Она не удостоила его ответом и зашагала дальше. Район был незнакомым, безлюдная дорога то делала белесые прострелы вдаль, то пропадала за домами. Не замечая направления и размышляя про себя, Елена шла. Ничто ей не мешало предаваться своим чувствам. Она не знала в чем, да и кого винить, и от обиды ей хотелось сокрушить весь мир. Такое было состояние, и так она переживала ту минуту. В этом состоянии ей было все равно куда идти. Она была во власти новых и не самых лучших ощущений. Не понимая, отчего это свалилось на нее, коли она сама того хотела, она ругала эти ощущения. Желала как-нибудь избавиться от той в себе, которая ее за что-то упрекала, хотела поскорее позабыть о неприятности на вечеринке. То намеревалась как-нибудь иначе расценить, чего произошло, то разом выбросить из головы, забыть и эту свою глупую пощечину, и все свидания с букетами оранжерейных роз или азалии среди зимы, поездками на дачу, со всеми поцелуями, такими долгими при расставаниях и жадными, когда встречались; хотела позабыть и самого Мишеля. И в этих противоречивых чувствах шла.

Елена шла. А то, что она видела, приумножало неприятность: оно глядело на нее со всех сторон из мертвых, как глазницы, закоулков и с мозаично освещенных сизых стен. На всем вокруг была печать опального забвения. Весь город будто съежился, слинял от трусости в свое бетонное дупло. И улица уж стала никому не нужной: такой же брошенной на произвол судьбы, невыразительно-потерянной, как и она! Такого состояния щемящего опустошения она еще не знала, ей не с чем было это чувственно сравнить. И чтобы обрести желаемый покой в душе, она все отрицала. Да, повод к их разрыву подала она. Мишель был пьян, он сам на эту ее шалость напросился. Разрыв бы все равно когда-нибудь произошел. Видно, он почувствовал в ней перемену и уж заодно решил воспользоваться случаем: от ревности он это мог. Возможно, он любил ее. Но у него происходили сложности на почве слишком раннего, если называть это своим нормальным именем, распутства. И это отражалось пагубно на всем. Выросший под неусыпным оком своего отца, он был до ужаса самолюбив, при этом изворотлив и умен. Но даже если он сказал так сгоряча, то это его мало извиняло. Такой вот заключительный аккорд поставил уходящий год в их отношениях. Такой и не такой, как бы хотелось. Но он был предопределен и ей не стоит изводиться и казнить себя.
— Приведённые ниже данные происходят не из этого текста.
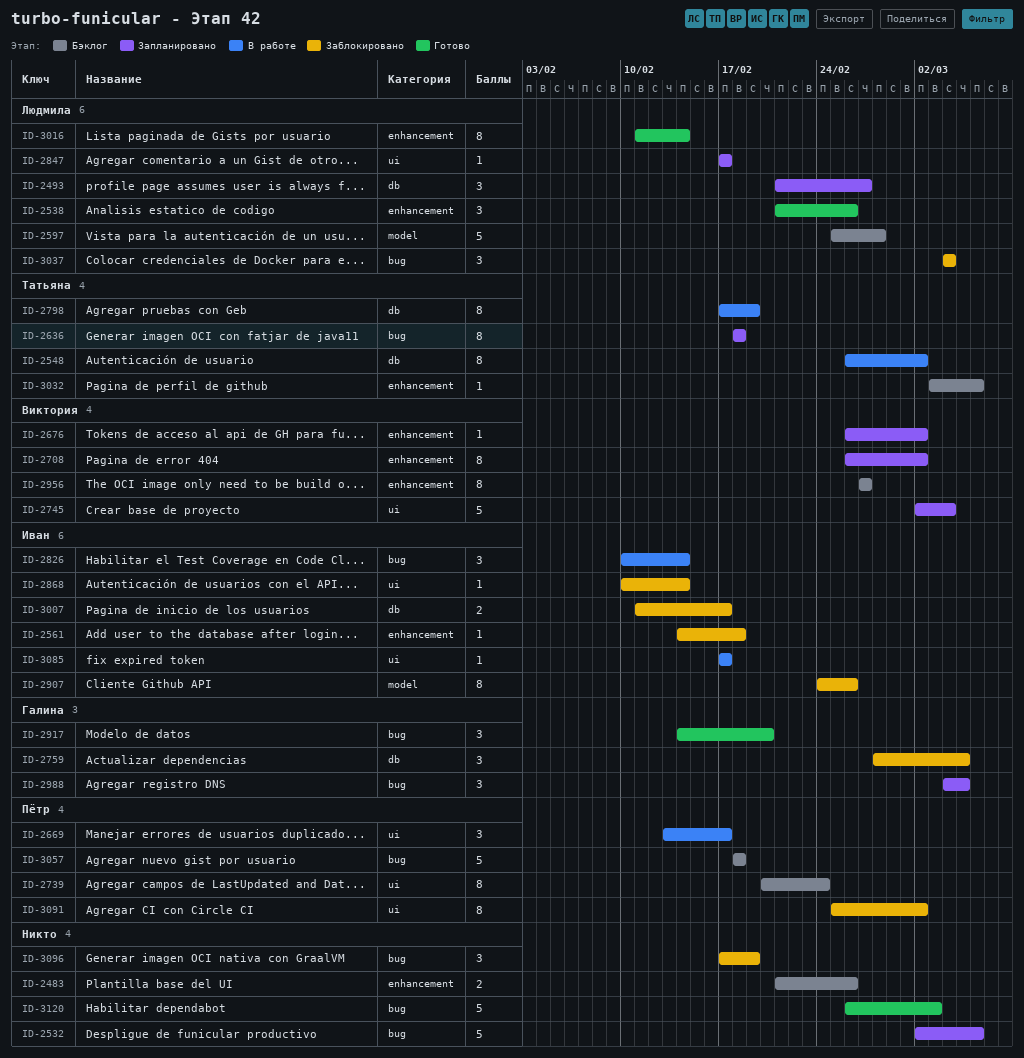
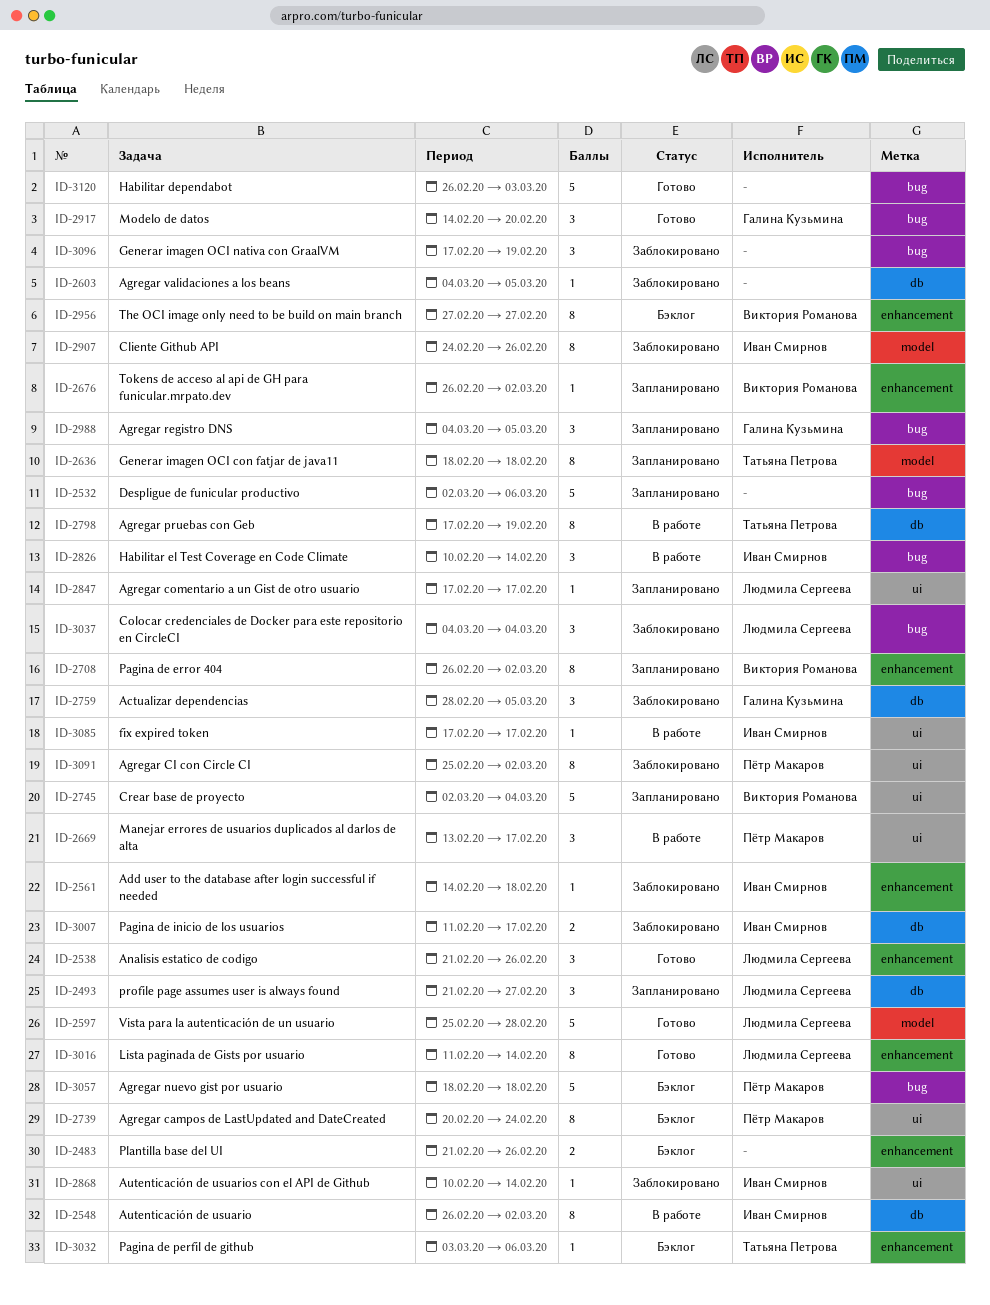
ID-2548, owner: Татьяна Петрова -> Иван Смирнов
ID-2597, status: Бэклог -> Готово
ID-2603: none -> present
ID-2636, label: bug -> model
И все же видя новогодний свет, струившийся из чьих-то окон, Елена чувствовала себя очень одиноко. Ее телохранитель сбоку молча шествовал, одаривал своим примерно-кротким поведением и самообладанием. Она была признательна ему за то, что он не пристает с расспросами; но мог бы и сказать чего-нибудь, невежливо же вовсе так… Ну да, а где и с кем сейчас Мишель? К ней вновь вернулась ревность и досада на него.

«Да, всё вроде так и не совсем!» – подумала она. Подумала, подумала – и, отвернувшись, всхлипнула. Физическая дрожь прошла, но как избавишься от самоунижения, стыда? Где тот возлюбленный, которого она не сберегла? И, наконец, откуда это сладкое, почти невинное, злорадство, когда за ней так запросто и вроде неподдельно искренне ухаживал другой? Едва ли он достаточно знаком со всей компанией, до этого она его ни разу не встречала. Вот-вот, где Крис, там вечно что-то происходит, всё не так! повсюду водит ее за собой и выхваляется. Подумать, так зачем она нужна ему? Так, девочка для выхода? Она уже не в первый раз об этом думала: разные навязчивые мысли лезли в голову. Хотя, какая разница, знаком он с кем-то или нет? Слыша его ровное сопение, она перебирала свои ощущения. Он вроде что-то говорил, когда застегивал манто. Как это вышло у него: что сделано, то сделано? Он будто бы сказал это и про нее. И ни о чем не спрашивал. Вообразив, что на нее глядит сейчас Мишель, она опять почувствовала легкое злорадство. Да, ей так хотелось объясниться с ним в тот вечер, ей так недоставало теплоты! Ей надо было убедиться кое в чем; хотелось, чтобы возвратилось чувство защищенности, уверенности в нем. Но то, чего хотелось обрести в любимом, больше не было, теперь вся защищенность исходила от него, от этого голубоглазого. И пальцы его рук как были все еще на ней. Нет, нет: и не Пер Гюнт и не Мишель. Идет и скромно возвышается над ней, передает свое успокоение. Она подумала, что у него это выходит. Чувствуя его расположение, она отогревалась этой мыслью и, упиваясь своей властью, соединялась через это с ним.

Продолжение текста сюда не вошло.